In 2016, House Bill 523 was passed establishing a medical marijuana program in Ohio. The bill allows for Ohio residents with certain medical conditions (shown bewlo) to obtain medical marijuana with a doctor’s prescription. The bill also authorized dispensaries to sell the CBD hemp oil and other CBD products to Ohio residents. However, the program has had significant setbacks and is not expected to be fully operational until sometime this year.
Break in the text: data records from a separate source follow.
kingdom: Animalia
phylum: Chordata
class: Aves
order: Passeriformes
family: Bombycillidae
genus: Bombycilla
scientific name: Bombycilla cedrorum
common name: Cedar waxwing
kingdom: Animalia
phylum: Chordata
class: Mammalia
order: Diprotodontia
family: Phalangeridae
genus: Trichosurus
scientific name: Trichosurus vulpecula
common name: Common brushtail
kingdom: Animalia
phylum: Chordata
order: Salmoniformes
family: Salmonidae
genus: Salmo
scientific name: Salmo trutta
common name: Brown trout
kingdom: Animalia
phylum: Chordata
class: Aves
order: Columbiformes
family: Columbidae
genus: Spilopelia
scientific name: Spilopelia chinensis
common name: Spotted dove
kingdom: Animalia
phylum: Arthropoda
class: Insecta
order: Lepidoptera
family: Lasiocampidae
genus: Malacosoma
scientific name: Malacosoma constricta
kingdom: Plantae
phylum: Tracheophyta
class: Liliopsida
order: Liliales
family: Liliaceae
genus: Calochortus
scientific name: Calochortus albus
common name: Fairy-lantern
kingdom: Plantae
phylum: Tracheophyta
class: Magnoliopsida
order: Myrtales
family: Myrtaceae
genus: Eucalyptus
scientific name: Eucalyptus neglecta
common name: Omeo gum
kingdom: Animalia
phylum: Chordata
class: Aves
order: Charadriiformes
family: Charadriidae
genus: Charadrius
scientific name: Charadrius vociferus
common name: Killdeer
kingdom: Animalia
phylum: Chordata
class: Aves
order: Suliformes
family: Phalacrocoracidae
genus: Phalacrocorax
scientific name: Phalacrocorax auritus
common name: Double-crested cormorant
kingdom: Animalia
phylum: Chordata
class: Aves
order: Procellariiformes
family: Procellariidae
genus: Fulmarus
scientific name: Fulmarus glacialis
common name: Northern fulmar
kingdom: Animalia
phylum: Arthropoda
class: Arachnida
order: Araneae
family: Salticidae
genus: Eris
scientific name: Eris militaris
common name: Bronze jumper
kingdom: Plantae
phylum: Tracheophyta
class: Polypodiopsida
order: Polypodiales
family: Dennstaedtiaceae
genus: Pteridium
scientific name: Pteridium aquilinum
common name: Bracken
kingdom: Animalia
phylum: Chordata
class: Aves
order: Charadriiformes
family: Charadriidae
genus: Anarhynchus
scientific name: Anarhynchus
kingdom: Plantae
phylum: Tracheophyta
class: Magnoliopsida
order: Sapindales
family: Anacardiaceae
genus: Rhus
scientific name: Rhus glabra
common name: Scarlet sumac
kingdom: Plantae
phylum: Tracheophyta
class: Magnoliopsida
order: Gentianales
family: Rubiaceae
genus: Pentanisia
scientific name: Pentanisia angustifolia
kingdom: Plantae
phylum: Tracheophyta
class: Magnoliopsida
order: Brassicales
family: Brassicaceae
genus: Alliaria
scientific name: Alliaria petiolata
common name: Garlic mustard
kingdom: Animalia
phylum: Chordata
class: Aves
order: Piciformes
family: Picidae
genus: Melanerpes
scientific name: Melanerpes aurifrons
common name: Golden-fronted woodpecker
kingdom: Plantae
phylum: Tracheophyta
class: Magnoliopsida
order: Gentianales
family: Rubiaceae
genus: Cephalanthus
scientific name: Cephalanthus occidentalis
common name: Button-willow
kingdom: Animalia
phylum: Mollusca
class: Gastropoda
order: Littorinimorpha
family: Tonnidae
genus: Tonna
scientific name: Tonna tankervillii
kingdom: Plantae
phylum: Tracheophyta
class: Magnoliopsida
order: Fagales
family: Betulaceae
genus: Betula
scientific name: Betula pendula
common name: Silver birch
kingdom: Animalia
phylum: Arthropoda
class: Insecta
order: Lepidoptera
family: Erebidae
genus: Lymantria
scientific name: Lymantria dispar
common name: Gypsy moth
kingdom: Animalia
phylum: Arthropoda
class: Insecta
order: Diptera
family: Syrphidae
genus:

The conditions for which marijuana (and CBD) can be prescribed in Ohio are also incredibly narrow comparative to many states. As of this article, the conditions approved for medical marijuana in Ohio are:

  1. AIDS 
  2. Amyotrophic lateral sclerosis 
  3. Alzheimer’s disease 
  4. Cancer 
  5. Chronic traumatic encephalopathy 
  6. Crohn’s disease 
  7. Epilepsy or another seizure disorder 
  8. Fibromyalgia 
  9. Glaucoma 
  10. Hepatitis C 
  11. Inflammatory bowel disease 
  12. Multiple sclerosis 
  13. Pain that is either chronic and severe or intractable 
  14. Parkinson’s disease 
  15. Positive status for HIV 
  16. Post-traumatic stress disorder 
  17. Sickle cell anemia 
  18. Spinal cord disease or injury 
  19. Tourette’s syndrome 
  20. Traumatic brain injury 
  21. Ulcerative colitis

In August 2018, The Ohio Board of Pharmacy ruled that CBD products are illegal unless sold by licensed dispensaries who are part of Ohio’s state-sanctioned medical marijuana program. “Until dispensaries are operational,” the board wrote, “no one, including board licensees, may possess or sell CBD oil or other marijuana-related products.” The first state-approved dispensaries are expected to open their doors in early 2019.

This is a common misconception in Ohio – that CBD is legal no matter where it is bought. The simple fact is that, as of July 19th, 2019, CBD is still illegal in Ohio unless purchased through a medical dispensary.

However, there is an effort underway in the Ohio Legislature to form a legal pathway for the manufacture and distribution of hemp-derived CBD products. Senate Bill 57 would set up a framework for regulating hemp cultivation and processing, which includes extracting the compound cannabidiol, or CBD. The bill passed the Ohio Senate in a 30-0 vote and went to the House for consideration.

Today – July 8th, 2019 – the Ohio House of Representatives similarly passed the law – which would permit Hemp-Derived CBD that contains less that 0.3% THC. The law will know go to Governor Mike DeWine for consideration and will become effective immediately if he signs it. 

Until then – CBD is not legal in Ohio without a prescription.